CONSIGNES | Rédigez la suite du texte sur les retenues de salaire imposées aux grévistes, à partir de sa dernière phrase.

EXTRAIT FOURNI |
------------------------
Tel fut le cas en décembre 1995, à la SNCF par exemple,
où les jours de grèves furent convertis en jours de congé
et où il fut appliqué un large étalement des retenues
de salaire. Selon la même logique, à l’Éducation
Nationale lors des grèves anti–Allègre de l’hiver
2000, Lang avait soldé le mouvement par des prélèvements
représentant au total de trois à cinq jours de salaire
; Allègre, pour sa part, avait agit de même en 1998 à
l’issue des grèves en Seine–Saint Denis (Libération
du 17 juin 2003).
§ 2 – Plus rien de tout cela aujourd’hui
: pas question de négocier le paiement d’une partie des
jours de grève alors que Matignon demande aux ministères
de prélever les retenues sur salaire le plus rapidement possible.
C’est ainsi que le 18 juin, à l’Assemblée,
Delevoye, ministre de la Fonction publique, a rappelé la règle
: « les fonctionnaires sont payés après service
fait. Là où le service n’est pas fait pour raison
de grève, le fonctionnaire n’est pas payé et nous
appliquerons la loi. » (Libération du 19 juin).
§ 3 – Appliquer la loi, à l’Éducation
Nationale, signifie appliquer l’arrêt Aumont, une jurisprudence
aux effets ravageurs qui autorise à prélever aussi les
jours non travaillés « pris en sandwich » entre deux
jours de grèves : en Seine–Saint–Denis, à
la Réunion (où l’arrêt engloberait les quinze
jours des vacances de Pâques), cela peut conduire à doubler
la facture… je suppose qu’il en va de même dans les
autres départements. Tout cela, au motif que tout « cadeau
» fait aux grévistes « serait inaudible aux non–grévistes
» (dixit « le ministère », Libération
du 17 juin). Mais les enseignants peuvent se ras-surer : la loi, qui
prévoit que leur revenu ne peut tomber en dessous du RMI, les
protège !
§ 4 – À la SNCF, la direction a décidé
que les feuilles de paye des cheminots seraient amputées au minimum
de trois à quatre jours de grève par mois, limitant ainsi
l’étalement des ponctions (Ibid.). À la
Régie des Transports de Marseille les retenues sur salaire seront
échelonnées sur trois mois (la Provence du 18
juin) : sachant qu’un traminot travaille en moyenne 22 jours par
mois et que la grève a duré 15 jours, sur la base d’un
salaire moyen de 6.500 Frs, la retenue mensuelle sera de 1.477 Frs par
mois (soit 23% du salaire mensuel) – Pour la petite histoire,
aucun des syndicalistes présent à la « négociation
» n’a osé annoncer la nouvelle aux traminots massés
sous le fenêtre de la direction… jusqu’à ce
que FO finisse par s’y coller.
------------------------
DONNÉES FOURNIES |
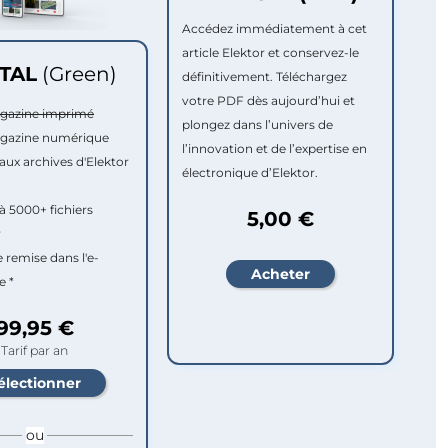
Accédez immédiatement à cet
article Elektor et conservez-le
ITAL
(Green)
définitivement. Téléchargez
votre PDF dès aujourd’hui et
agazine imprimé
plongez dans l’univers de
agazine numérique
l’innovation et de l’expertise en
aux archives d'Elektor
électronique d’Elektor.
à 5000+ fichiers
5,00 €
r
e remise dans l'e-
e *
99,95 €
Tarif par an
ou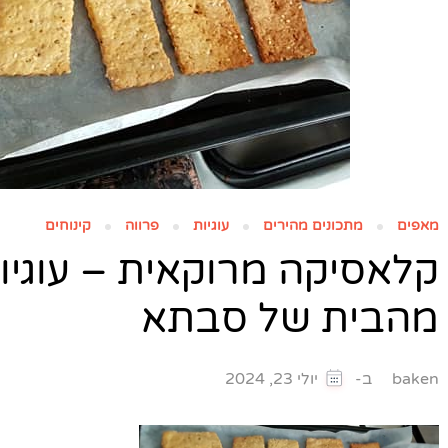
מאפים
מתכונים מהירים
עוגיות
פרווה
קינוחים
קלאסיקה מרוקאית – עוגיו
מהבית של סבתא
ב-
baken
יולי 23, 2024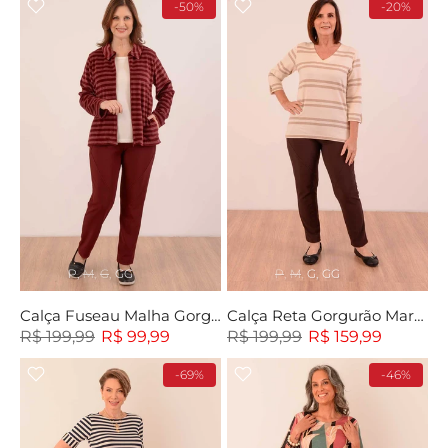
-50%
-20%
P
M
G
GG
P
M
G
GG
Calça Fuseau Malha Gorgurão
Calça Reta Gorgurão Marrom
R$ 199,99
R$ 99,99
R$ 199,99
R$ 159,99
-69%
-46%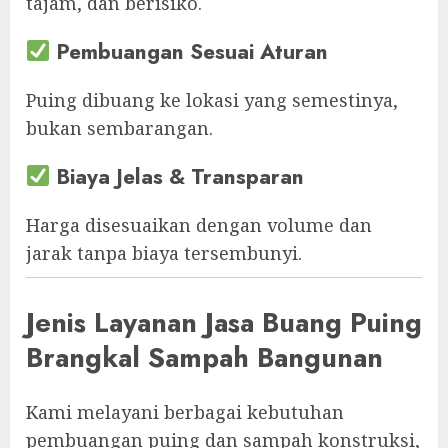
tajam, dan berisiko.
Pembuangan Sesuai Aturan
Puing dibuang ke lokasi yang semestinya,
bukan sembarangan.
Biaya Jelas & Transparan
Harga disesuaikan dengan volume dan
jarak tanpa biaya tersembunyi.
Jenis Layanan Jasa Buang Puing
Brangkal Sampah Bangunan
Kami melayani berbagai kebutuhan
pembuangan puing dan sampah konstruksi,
------------------------
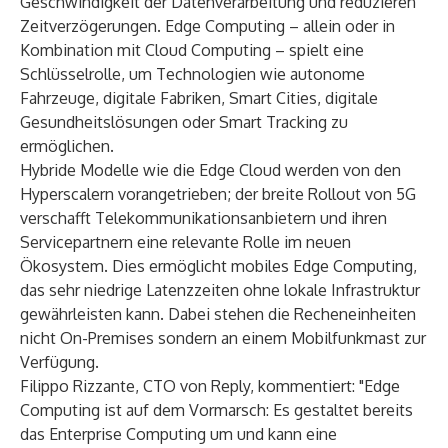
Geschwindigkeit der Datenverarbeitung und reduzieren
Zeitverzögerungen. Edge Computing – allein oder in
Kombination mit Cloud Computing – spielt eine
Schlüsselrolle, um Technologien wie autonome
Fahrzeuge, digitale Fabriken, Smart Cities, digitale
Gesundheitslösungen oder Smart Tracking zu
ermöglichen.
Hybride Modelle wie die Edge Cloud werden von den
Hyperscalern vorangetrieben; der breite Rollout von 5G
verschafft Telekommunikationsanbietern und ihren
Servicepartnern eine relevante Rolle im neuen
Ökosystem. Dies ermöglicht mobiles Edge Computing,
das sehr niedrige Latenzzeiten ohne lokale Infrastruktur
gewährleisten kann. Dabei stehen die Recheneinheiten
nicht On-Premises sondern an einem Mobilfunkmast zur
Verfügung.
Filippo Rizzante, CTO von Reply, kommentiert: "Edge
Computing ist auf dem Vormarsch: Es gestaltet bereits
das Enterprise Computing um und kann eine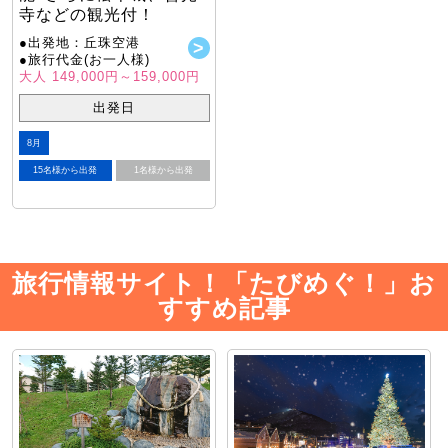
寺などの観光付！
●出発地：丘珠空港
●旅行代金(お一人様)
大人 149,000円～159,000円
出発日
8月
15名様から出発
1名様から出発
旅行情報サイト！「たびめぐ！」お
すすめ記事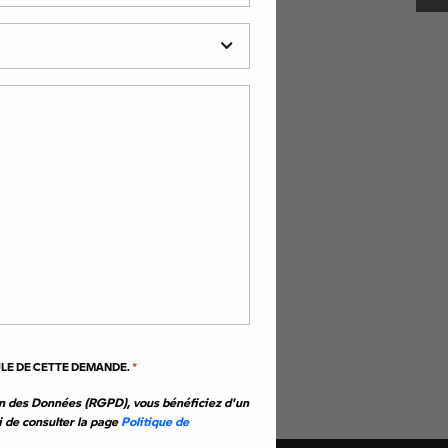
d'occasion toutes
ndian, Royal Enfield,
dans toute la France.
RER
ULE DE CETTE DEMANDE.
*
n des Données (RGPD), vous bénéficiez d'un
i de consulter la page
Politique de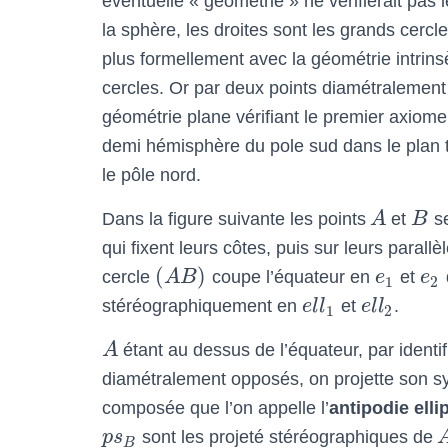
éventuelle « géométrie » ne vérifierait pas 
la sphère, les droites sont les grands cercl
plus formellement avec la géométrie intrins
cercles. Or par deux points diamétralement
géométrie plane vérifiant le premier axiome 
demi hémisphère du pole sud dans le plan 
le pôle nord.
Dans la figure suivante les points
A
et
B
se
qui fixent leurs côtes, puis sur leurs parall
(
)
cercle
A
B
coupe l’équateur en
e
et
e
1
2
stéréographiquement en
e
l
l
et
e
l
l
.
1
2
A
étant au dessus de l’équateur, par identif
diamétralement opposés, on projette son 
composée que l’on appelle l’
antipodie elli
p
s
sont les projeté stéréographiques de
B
------------------------
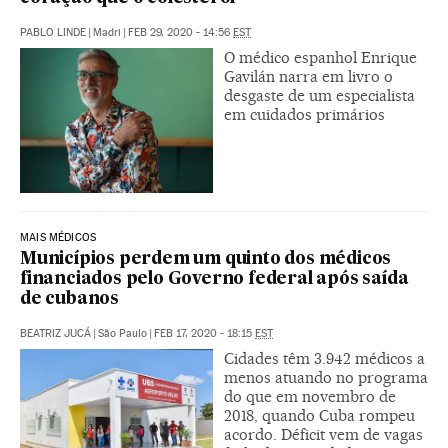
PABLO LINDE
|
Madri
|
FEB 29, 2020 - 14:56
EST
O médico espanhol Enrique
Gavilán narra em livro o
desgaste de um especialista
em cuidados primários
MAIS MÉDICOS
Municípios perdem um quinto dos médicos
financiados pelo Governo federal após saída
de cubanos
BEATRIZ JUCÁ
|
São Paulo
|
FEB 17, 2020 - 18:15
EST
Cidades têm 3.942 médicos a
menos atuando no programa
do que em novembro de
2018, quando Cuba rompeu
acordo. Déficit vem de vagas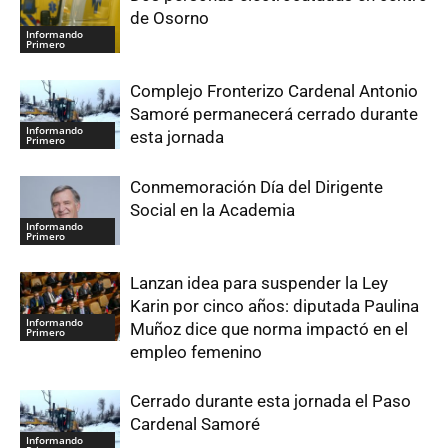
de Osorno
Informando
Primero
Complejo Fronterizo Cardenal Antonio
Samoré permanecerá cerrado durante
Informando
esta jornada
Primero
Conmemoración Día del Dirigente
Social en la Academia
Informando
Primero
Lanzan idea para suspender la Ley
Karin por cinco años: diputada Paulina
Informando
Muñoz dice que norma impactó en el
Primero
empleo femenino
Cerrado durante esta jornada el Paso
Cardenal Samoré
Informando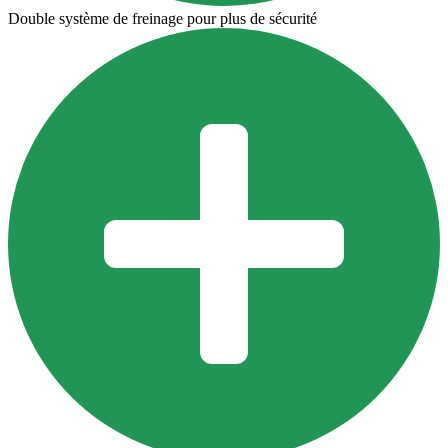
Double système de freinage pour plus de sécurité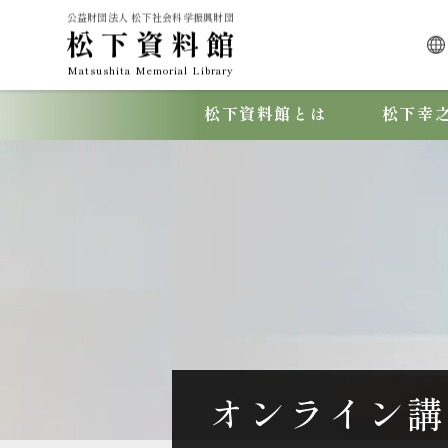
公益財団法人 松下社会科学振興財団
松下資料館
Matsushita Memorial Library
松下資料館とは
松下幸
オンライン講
------------------------
ZONE DE RÉPONSE |
§ 5 – On a vu que pour les enseignants,
le motif invoqué est le fait que de tels « cadeaux »
seraient « inaudibles pour les non grévistes ». À
la RTM, le motif en est que la grève étant l’ultime
recours en cas de conflit entre un salarié et son employeur le
mouvement des traminots contre la loi Fillon correspond à un
« certain dévoiement du droit de grève » (dixit
la direction) dans la mesure où l’État, qui porte
la loi, n’est pas le patron des traminots de la Régie.
CQFD – une théorie qui aussitôt énoncée
à valu à la Régie une semaine supplémentaire
de grève alors que la reprise du travail était quasiment
votée…
§ 6 – On peut expliquer cette attitude nouvelle
par la présence d’une « droite dure » au gouvernement,
une droite qui, comme le dit Lhubert, secrétaire général
de la fédération CGT des fonctionnaires, « affiche
sa volonté de faire taire les personnels en les frappant sur
leurs revenus le plus durement possible » (Libération
du 17 juin). On peut l’expliquer aussi par la défaite sans
appel qu’à subit le mouvement, par la « trahison
» des syndicats, etc. Tout cela est en partie vrai, mais ça
n’explique pas tout et reste formel. Le refus de négocier
le paiement des jours de grève a un contenu autre que simplement
répressif, revanchard ou dissuasif.
§ 7 – Il semble qu’une tendance à
l’assouplissement de la rigidité des premiers jours de
la fin du conflit se fasse valoir (Libération du 19
juin) dans le sens d’une prise en compte des situations locales
a contrario de la position initiale de Raffarin : selon Delevoye «
il appartient (…) à chaque gestionnaire d’étaler
les retenues dans les limites permises par la pratique et par la jurisprudence.
». Mais l’on sait ce que vaut la jurisprudence Aumont à
l’Éducation Nationale. En ce qui concerne la pratique,
à la SNCF, Sud–Rail note bien que la nouvelle direction
de l’entreprise a adopté des directives plus « carrées
» lors des conflits, mais que les exigences en termes d’application
au niveau local étaient très lâches : « Tout
dépendait des régions. En 2001, il y a eu des conversions
de jours de grève en jours de congés, ce qui d’ailleurs
arrangeait parfois les dirigeants locaux en peine d’honorer les
jours de congés dus aux cheminots [c’est la même
chose à la Régie des Transports de Marseille, n.d.a.].
Idem pour l’étalement des retenues de salaires. »
Il semble toutefois que, pour le coup, les dirigeants locaux aient reçu
la consigne de ne transiger sur rien (Libération, op. cit.)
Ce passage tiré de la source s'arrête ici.